Molto spazio è occupato dall’azione e dal movimento: in un’ora e mezza uno scrittore si ritrova ad essere sballottato a destra e manca, avanti e indietro nel tempo, in altri luoghi lontano da casa, alla ‘caccia’ (troppo ingenua e motivata solo dai propri ideali) all’amico assassino, l’unico con un certo spessore caratteriale.
La contrapposizione tra i due, incarnazioni del ‘bene’ e del ‘male’, risulta assai banale e poco psicologicamente (almeno in queste prime battute) approfondita.
Le prove attoriali di Freddie Stroma (il Cormac McLaggen di Harry Potter) e Josh Bowman (Daniel Grayson nel telefilm “Revenge”) non sono convincenti: non c’è spessore, non generano empatia, vengono completamente assorbiti dall’archetipo del buono e del cattivo senza caratterizzarli. Lo stesso vale per la sempre sorridente ‘donzella in difficoltà’ Génesis Rodríguez Pérez e per la più nota Nicole Ari Parker, l’unica ad aver avuto più presenza televisiva (per esempio in “Revolution” e l’apprezzata “Murder in the First”).

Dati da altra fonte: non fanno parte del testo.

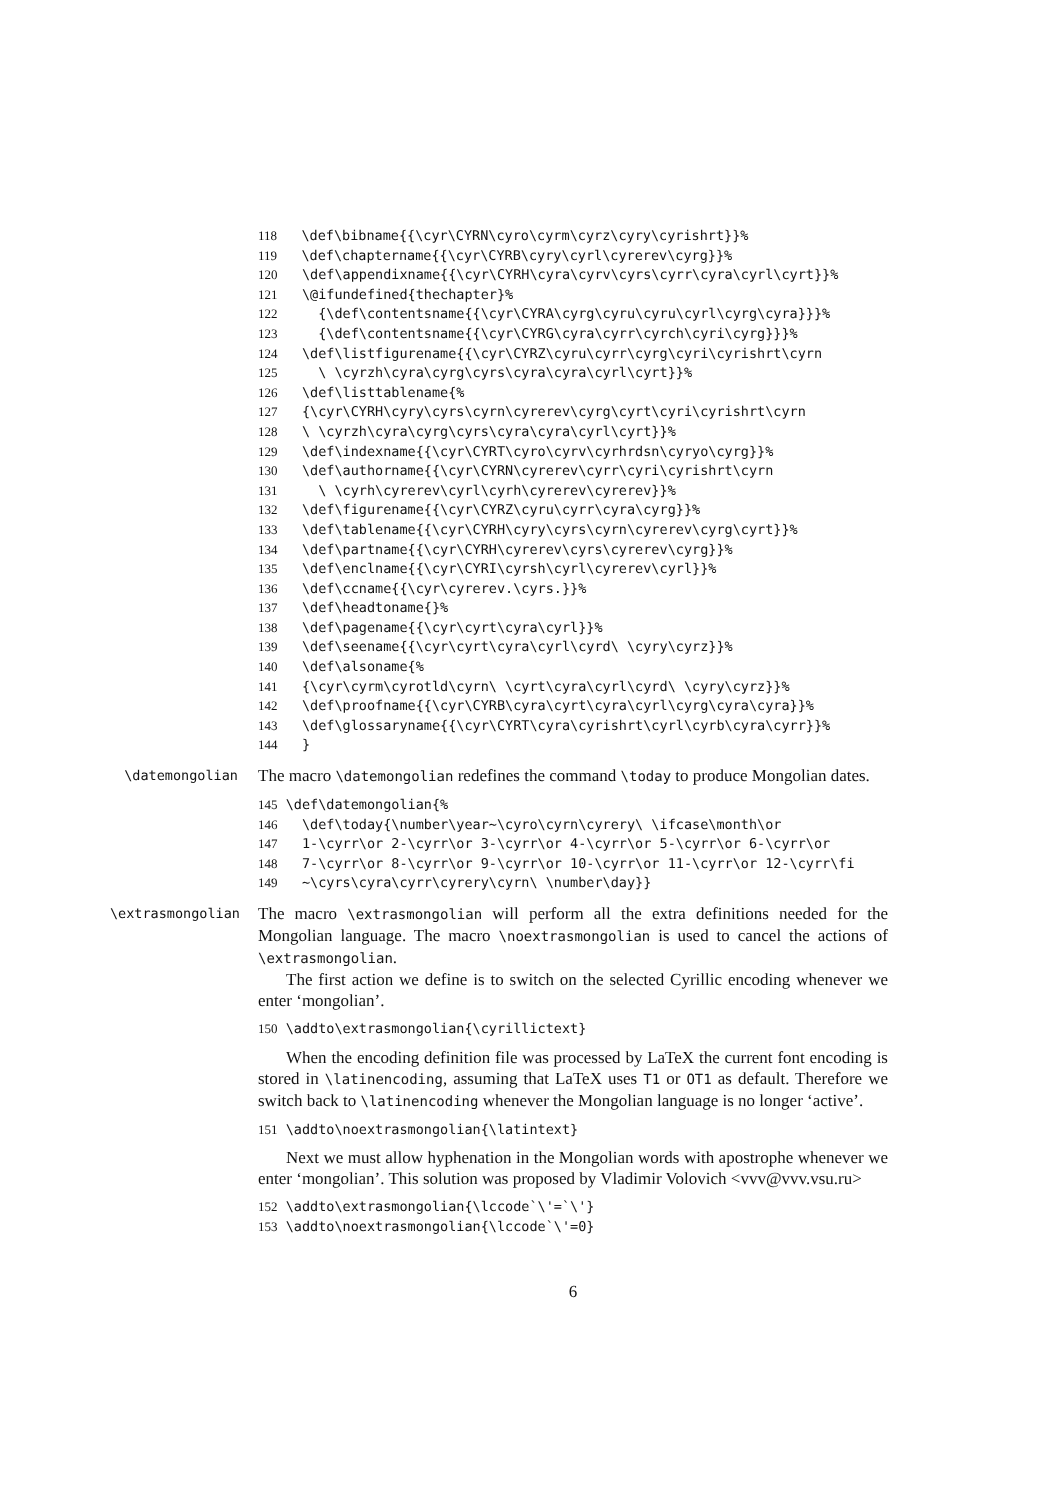118 \def\bibname{{\cyr\CYRN\cyro\cyrm\cyrz\cyry\cyrishrt}}% 119 \def\chaptername{{\cyr\CYRB\cyry\cyrl\cyrerev\cyrg}}% 120 \def\appendixname{{\cyr\CYRH\cyra\cyrv\cyrs\cyrr\cyra\cyrl\cyrt}}% 121 \@ifundefined{thechapter}% 122 {\def\contentsname{{\cyr\CYRA\cyrg\cyru\cyru\cyrl\cyrg\cyra}}}% 123 {\def\contentsname{{\cyr\CYRG\cyra\cyrr\cyrch\cyri\cyrg}}}% 124 \def\listfigurename{{\cyr\CYRZ\cyru\cyrr\cyrg\cyri\cyrishrt\cyrn 125 \ \cyrzh\cyra\cyrg\cyrs\cyra\cyra\cyrl\cyrt}}% 126 \def\listtablename{% 127 {\cyr\CYRH\cyry\cyrs\cyrn\cyrerev\cyrg\cyrt\cyri\cyrishrt\cyrn 128 \ \cyrzh\cyra\cyrg\cyrs\cyra\cyra\cyrl\cyrt}}% 129 \def\indexname{{\cyr\CYRT\cyro\cyrv\cyrhrdsn\cyryo\cyrg}}% 130 \def\authorname{{\cyr\CYRN\cyrerev\cyrr\cyri\cyrishrt\cyrn 131 \ \cyrh\cyrerev\cyrl\cyrh\cyrerev\cyrerev}}% 132 \def\figurename{{\cyr\CYRZ\cyru\cyrr\cyra\cyrg}}% 133 \def\tablename{{\cyr\CYRH\cyry\cyrs\cyrn\cyrerev\cyrg\cyrt}}% 134 \def\partname{{\cyr\CYRH\cyrerev\cyrs\cyrerev\cyrg}}% 135 \def\enclname{{\cyr\CYRI\cyrsh\cyrl\cyrerev\cyrl}}% 136 \def\ccname{{\cyr\cyrerev.\cyrs.}}% 137 \def\headtoname{}% 138 \def\pagename{{\cyr\cyrt\cyra\cyrl}}% 139 \def\seename{{\cyr\cyrt\cyra\cyrl\cyrd\ \cyry\cyrz}}% 140 \def\alsoname{% 141 {\cyr\cyrm\cyrotld\cyrn\ \cyrt\cyra\cyrl\cyrd\ \cyry\cyrz}}% 142 \def\proofname{{\cyr\CYRB\cyra\cyrt\cyra\cyrl\cyrg\cyra\cyra}}% 143 \def\glossaryname{{\cyr\CYRT\cyra\cyrishrt\cyrl\cyrb\cyra\cyrr}}% 144 }
\datemongolian
The macro \datemongolian redefines the command \today to produce Mongolian dates.
145 \def\datemongolian{% 146 \def\today{\number\year~\cyro\cyrn\cyrery\ \ifcase\month\or 147 1-\cyrr\or 2-\cyrr\or 3-\cyrr\or 4-\cyrr\or 5-\cyrr\or 6-\cyrr\or 148 7-\cyrr\or 8-\cyrr\or 9-\cyrr\or 10-\cyrr\or 11-\cyrr\or 12-\cyrr\fi 149 ~\cyrs\cyra\cyrr\cyrery\cyrn\ \number\day}}
\extrasmongolian
The macro \extrasmongolian will perform all the extra definitions needed for the Mongolian language. The macro \noextrasmongolian is used to cancel the actions of \extrasmongolian.
The first action we define is to switch on the selected Cyrillic encoding whenever we enter ‘mongolian’.
150 \addto\extrasmongolian{\cyrillictext}
When the encoding definition file was processed by LaTeX the current font encoding is stored in \latinencoding, assuming that LaTeX uses T1 or OT1 as default. Therefore we switch back to \latinencoding whenever the Mongolian language is no longer ‘active’.
151 \addto\noextrasmongolian{\latintext}
Next we must allow hyphenation in the Mongolian words with apostrophe whenever we enter ‘mongolian’. This solution was proposed by Vladimir Volovich <vvv@vvv.vsu.ru>
152 \addto\extrasmongolian{\lccode`\'=`\'} 153 \addto\noextrasmongolian{\lccode`\'=0}
6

In questi due primi episodi, dunque, la serie non decolla, non superando la prova delle aspettative, restando ancorata, ‘tradizionalista’, su di un determinato filone, senza proporre niente di interessante. Leggera, poco impegnativa, sembra che possa poggiarsi solamente sul progressivo gioco di intersezione e dissolvenza della trama. Magari sarebbe da attendere l’evolversi degli eventi, ma questo potrebbe farlo il pubblico giovanile e spensierato scelto molto probabilmente come target.